Every day the farmer climbed up to them with three buckets. One with water, one to use “for elimination purposes,” and the other with what small amount of food he could spare.

He didn’t tell his children they were there for fear they would tell a playmate. If Germans discovered them, they would kill them all. There was a reward, a sack of flour or sugar, for anyone who turned in a Jew.

All Gorman’s family could do was spend the day cleaning each other and their clothes, the same set they wore for the entire time. Gorman cannot go to a zoo and see apes grooming each other without thinking of her family in that barn.They suffered from lice and other vermin.

At times, Gorman recalled, the farmer would ask them to leave. But her mother would beg him to let them stay. Then the war turned, and the Red Army was approaching, and the farmer insisted they flee.

 “When we left that horrific place, I was no longer a human being. Neither were my parents. …  We were more like animals.” Suffering such extreme deprivations, they had lost their “inner beings.”

Their limbs, she said, had atrophied. The farmer had to carry them down. She remembers him tossing her over her shoulder.

They crawled away.

They came upon the Soviet Army battling the Germans. They followed the army. Sometimes the soldiers would carry Gorman and tend as they could to the lesions on her body.

Her mother was wounded in an air raid. They brought her to a local infirmary.

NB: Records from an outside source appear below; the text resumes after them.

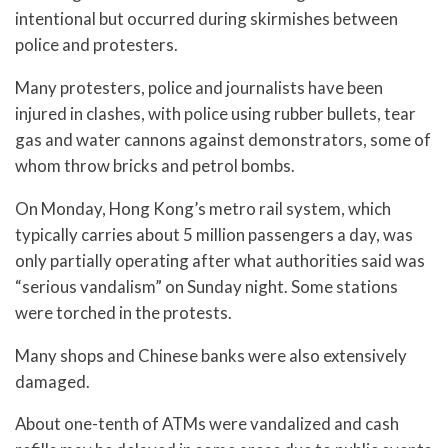
intentional but occurred during skirmishes between
police and protesters.
Many protesters, police and journalists have been
injured in clashes, with police using rubber bullets, tear
gas and water cannons against demonstrators, some of
whom throw bricks and petrol bombs.
On Monday, Hong Kong’s metro rail system, which
typically carries about 5 million passengers a day, was
only partially operating after what authorities said was
“serious vandalism” on Sunday night. Some stations
were torched in the protests.
Many shops and Chinese banks were also extensively
damaged.
About one-tenth of ATMs were vandalized and cash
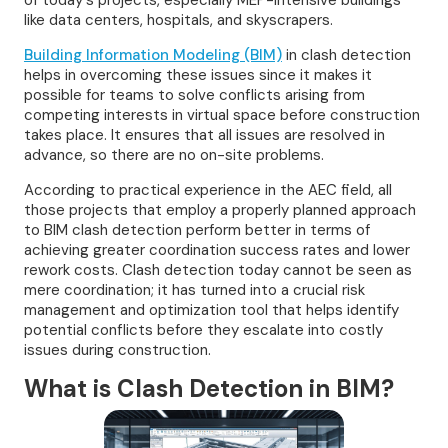
of today's projects, especially MEP-intensive buildings
like data centers, hospitals, and skyscrapers.
Building Information Modeling (BIM)
in clash detection
helps in overcoming these issues since it makes it
possible for teams to solve conflicts arising from
competing interests in virtual space before construction
takes place. It ensures that all issues are resolved in
advance, so there are no on-site problems.
According to practical experience in the AEC field, all
those projects that employ a properly planned approach
to BIM clash detection perform better in terms of
achieving greater coordination success rates and lower
rework costs. Clash detection today cannot be seen as
mere coordination; it has turned into a crucial risk
management and optimization tool that helps identify
potential conflicts before they escalate into costly
issues during construction.
What is Clash Detection in BIM?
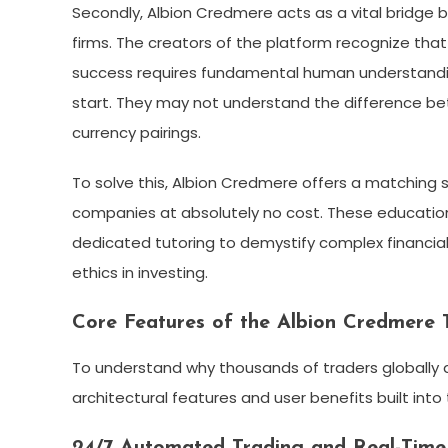
Secondly, Albion Credmere acts as a vital bridg
firms. The creators of the platform recognize that 
success requires fundamental human understanding
start. They may not understand the difference be
currency pairings.
To solve this, Albion Credmere offers a matching
companies at absolutely no cost. These educationa
dedicated tutoring to demystify complex financia
ethics in investing.
Core Features of the Albion Credmere 
To understand why thousands of traders globally a
architectural features and user benefits built into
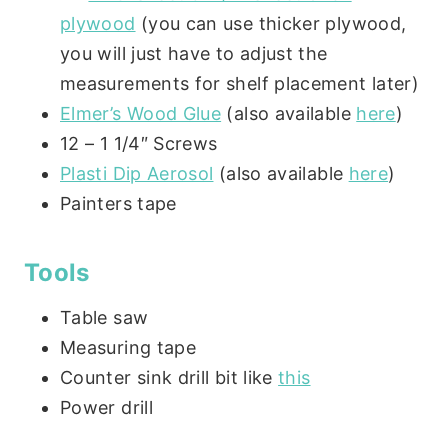
plywood
(you can use thicker plywood,
you will just have to adjust the
measurements for shelf placement later)
Elmer’s Wood Glue
(also available
here
)
12 – 1 1/4″ Screws
Plasti Dip Aerosol
(also available
here
)
Painters tape
Tools
Table saw
Measuring tape
Counter sink drill bit like
this
Power drill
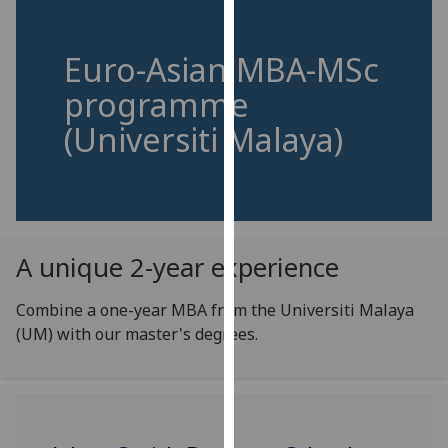
for
personalised
advertising
Euro-Asian MBA-MSc
via
programme
third
(Universiti Malaya)
parties.
You
can
find
out
more
A unique 2-year experience
about
cookies
Combine a one-year MBA from the Universiti Malaya
and
(UM) with our master's degrees.
how
we
use
them
on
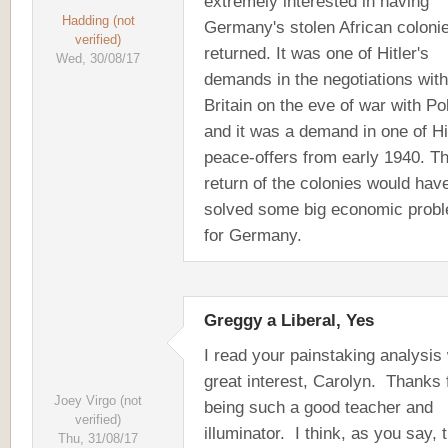
extremely interested in having
Hadding (not
Germany's stolen African coloni
verified)
returned. It was one of Hitler's
Wed, 30/08/17
demands in the negotiations with
Britain on the eve of war with Po
and it was a demand in one of Hit
peace-offers from early 1940. T
return of the colonies would hav
solved some big economic prob
for Germany.
Greggy a Liberal, Yes
I read your painstaking analysis 
great interest, Carolyn. Thanks 
Joey Virgo (not
being such a good teacher and
verified)
illuminator. I think, as you say, 
Thu, 31/08/17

She was, Gorman said, the only Jewish woman ever treated in that hospital, and though the staff bandaged her, they ignored her as her family watched her die.

They buried her nearby and left. Finally the family connected with the Red Cross and found care, and found their way back to France.

Gorman and her father eventually moved to Detroit where he worked for Ford and she worked as a clerk.

Gorman married, had two sons, and kept her story to herself for 40 years. She only told her husband that she was saved because her family hid. She never told her sons anything. She did teach them not to hate. She didn’t want them to hate even those who robbed her of her childhood.

Then 27 years ago she was watching a cable  television show about skinheads. They had Nazi symbols and a photo of Hitler in the background. One of them said they had come to complete Hitler’s work.

This drove Gorman into a deep depression. She sought medical health, and her doctor urged her to tape her story.

Her family learned about her and her family’s ordeal by listening to her tape. 

“I really don’t want you to feel any pity for me,” Gorman told the BGSU audience. “I’m the lucky one. I’m the one who survived.”

Instead she urged them to focus on the flowers or whatever brings them joy. And, if they have “pudgy” grandparents of their own, to give them a hug for her.